- Work instruction
Print every line below exactly as written, but leave the pictures behind.
*** Opening of Task data ***
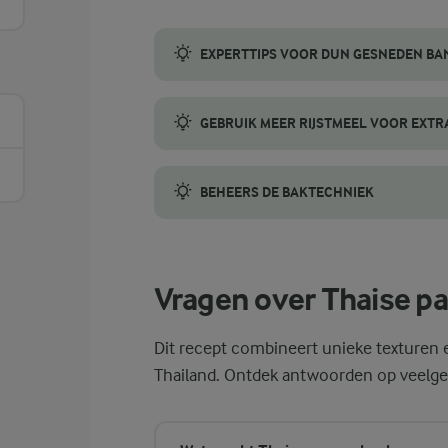
EXPERTTIPS VOOR DUN GESNEDEN B
Voor het perfecte plakje banaan is het bel
GEBRUIK MEER RIJSTMEEL VOOR EXT
Rijstmeel is het geheime ingrediënt in Th
BEHEERS DE BAKTECHNIEK
Een goed gebakken Thaise pannenkoek begin
Vragen over Thaise 
Dit recept combineert unieke texturen 
Thailand. Ontdek antwoorden op veelges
*** Close of Task data ***
- Output of the exercise
EXPERTTIPS VOOR DUN GESNEDEN B
Voor het perfecte plakje banaan is het bel
GEBRUIK MEER RIJSTMEEL VOOR EXT
Rijstmeel is het geheime ingrediënt in Th
BEHEERS DE BAKTECHNIEK
Een goed gebakken Thaise pannenkoek begin
Vragen over Thaise 
Dit recept combineert unieke texturen 
Thailand. Ontdek antwoorden op veelges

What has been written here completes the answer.